Transcribed page contents
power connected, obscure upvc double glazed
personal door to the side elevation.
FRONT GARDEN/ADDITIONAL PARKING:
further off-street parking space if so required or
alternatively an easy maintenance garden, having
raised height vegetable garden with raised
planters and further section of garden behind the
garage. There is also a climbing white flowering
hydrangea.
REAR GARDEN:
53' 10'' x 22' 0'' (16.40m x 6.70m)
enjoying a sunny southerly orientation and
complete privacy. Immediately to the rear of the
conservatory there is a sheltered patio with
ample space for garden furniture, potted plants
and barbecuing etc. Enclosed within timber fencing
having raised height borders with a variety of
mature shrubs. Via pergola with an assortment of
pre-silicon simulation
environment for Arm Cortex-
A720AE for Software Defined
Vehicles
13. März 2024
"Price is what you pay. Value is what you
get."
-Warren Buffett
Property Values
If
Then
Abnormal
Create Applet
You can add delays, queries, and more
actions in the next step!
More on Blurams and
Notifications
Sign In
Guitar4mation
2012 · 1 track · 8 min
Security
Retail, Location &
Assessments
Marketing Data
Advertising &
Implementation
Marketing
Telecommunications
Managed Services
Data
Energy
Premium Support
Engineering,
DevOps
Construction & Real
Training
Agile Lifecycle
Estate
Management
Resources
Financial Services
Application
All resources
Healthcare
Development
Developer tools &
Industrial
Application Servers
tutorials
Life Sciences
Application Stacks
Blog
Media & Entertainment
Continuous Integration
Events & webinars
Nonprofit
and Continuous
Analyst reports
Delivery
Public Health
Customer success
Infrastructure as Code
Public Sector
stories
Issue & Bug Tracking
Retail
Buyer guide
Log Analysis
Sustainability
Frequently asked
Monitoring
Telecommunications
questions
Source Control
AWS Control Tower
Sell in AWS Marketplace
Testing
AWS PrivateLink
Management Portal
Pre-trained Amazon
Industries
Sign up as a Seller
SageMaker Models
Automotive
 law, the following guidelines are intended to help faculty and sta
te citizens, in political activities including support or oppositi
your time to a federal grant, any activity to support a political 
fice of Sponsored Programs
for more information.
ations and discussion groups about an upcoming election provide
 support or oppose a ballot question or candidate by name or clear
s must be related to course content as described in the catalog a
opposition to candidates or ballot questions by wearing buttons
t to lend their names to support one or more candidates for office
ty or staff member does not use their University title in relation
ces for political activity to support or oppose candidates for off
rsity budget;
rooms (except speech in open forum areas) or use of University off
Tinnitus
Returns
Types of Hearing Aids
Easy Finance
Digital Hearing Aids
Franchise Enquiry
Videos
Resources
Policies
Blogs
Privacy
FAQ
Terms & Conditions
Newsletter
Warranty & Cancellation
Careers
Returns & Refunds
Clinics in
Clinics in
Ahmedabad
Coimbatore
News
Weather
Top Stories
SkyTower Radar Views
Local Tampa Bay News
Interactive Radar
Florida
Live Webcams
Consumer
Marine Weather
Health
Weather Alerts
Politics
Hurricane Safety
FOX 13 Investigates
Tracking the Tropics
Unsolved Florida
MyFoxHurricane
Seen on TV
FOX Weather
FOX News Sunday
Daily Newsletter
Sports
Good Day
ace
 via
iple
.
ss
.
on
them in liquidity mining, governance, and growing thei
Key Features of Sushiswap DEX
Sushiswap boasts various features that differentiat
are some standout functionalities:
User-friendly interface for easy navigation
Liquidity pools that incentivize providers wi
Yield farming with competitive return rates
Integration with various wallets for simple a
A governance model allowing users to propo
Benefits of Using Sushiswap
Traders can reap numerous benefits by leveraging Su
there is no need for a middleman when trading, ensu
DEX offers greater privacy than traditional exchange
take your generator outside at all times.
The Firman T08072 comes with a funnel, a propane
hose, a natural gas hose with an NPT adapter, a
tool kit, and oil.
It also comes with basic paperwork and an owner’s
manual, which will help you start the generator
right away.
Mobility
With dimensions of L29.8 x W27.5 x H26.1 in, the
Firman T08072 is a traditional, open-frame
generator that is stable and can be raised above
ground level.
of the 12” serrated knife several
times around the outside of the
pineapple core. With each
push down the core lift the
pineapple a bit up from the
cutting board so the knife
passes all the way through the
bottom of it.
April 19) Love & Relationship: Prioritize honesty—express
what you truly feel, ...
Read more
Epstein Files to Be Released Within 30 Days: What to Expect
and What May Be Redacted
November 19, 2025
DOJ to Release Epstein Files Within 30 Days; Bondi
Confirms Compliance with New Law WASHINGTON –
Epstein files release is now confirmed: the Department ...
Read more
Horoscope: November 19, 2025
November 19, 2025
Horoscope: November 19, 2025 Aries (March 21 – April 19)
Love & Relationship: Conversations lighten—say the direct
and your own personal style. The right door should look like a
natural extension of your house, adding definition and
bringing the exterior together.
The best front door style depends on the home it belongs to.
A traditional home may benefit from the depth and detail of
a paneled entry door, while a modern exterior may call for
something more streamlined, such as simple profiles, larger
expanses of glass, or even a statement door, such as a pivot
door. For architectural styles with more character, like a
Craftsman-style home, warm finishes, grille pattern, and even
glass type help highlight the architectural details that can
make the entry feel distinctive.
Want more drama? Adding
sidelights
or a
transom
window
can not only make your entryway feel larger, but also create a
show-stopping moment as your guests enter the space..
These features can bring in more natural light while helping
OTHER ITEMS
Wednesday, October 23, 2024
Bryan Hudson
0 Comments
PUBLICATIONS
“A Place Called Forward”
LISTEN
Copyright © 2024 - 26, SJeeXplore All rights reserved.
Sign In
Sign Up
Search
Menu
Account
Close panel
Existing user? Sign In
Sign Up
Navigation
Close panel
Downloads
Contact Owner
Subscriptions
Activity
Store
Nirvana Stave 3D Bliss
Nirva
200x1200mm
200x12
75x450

TASK TO COMPLETE: Repeat the entries above verbatim, but only from the line that has "April 19) Love" down to the line that has "and your own", inclusive.

FINISHED EXERCISE:
April 19) Love & Relationship: Prioritize honesty—express
what you truly feel, ...
Read more
Epstein Files to Be Released Within 30 Days: What to Expect
and What May Be Redacted
November 19, 2025
DOJ to Release Epstein Files Within 30 Days; Bondi
Confirms Compliance with New Law WASHINGTON –
Epstein files release is now confirmed: the Department ...
Read more
Horoscope: November 19, 2025
November 19, 2025
Horoscope: November 19, 2025 Aries (March 21 – April 19)
Love & Relationship: Conversations lighten—say the direct
and your own personal style. The right door should look like a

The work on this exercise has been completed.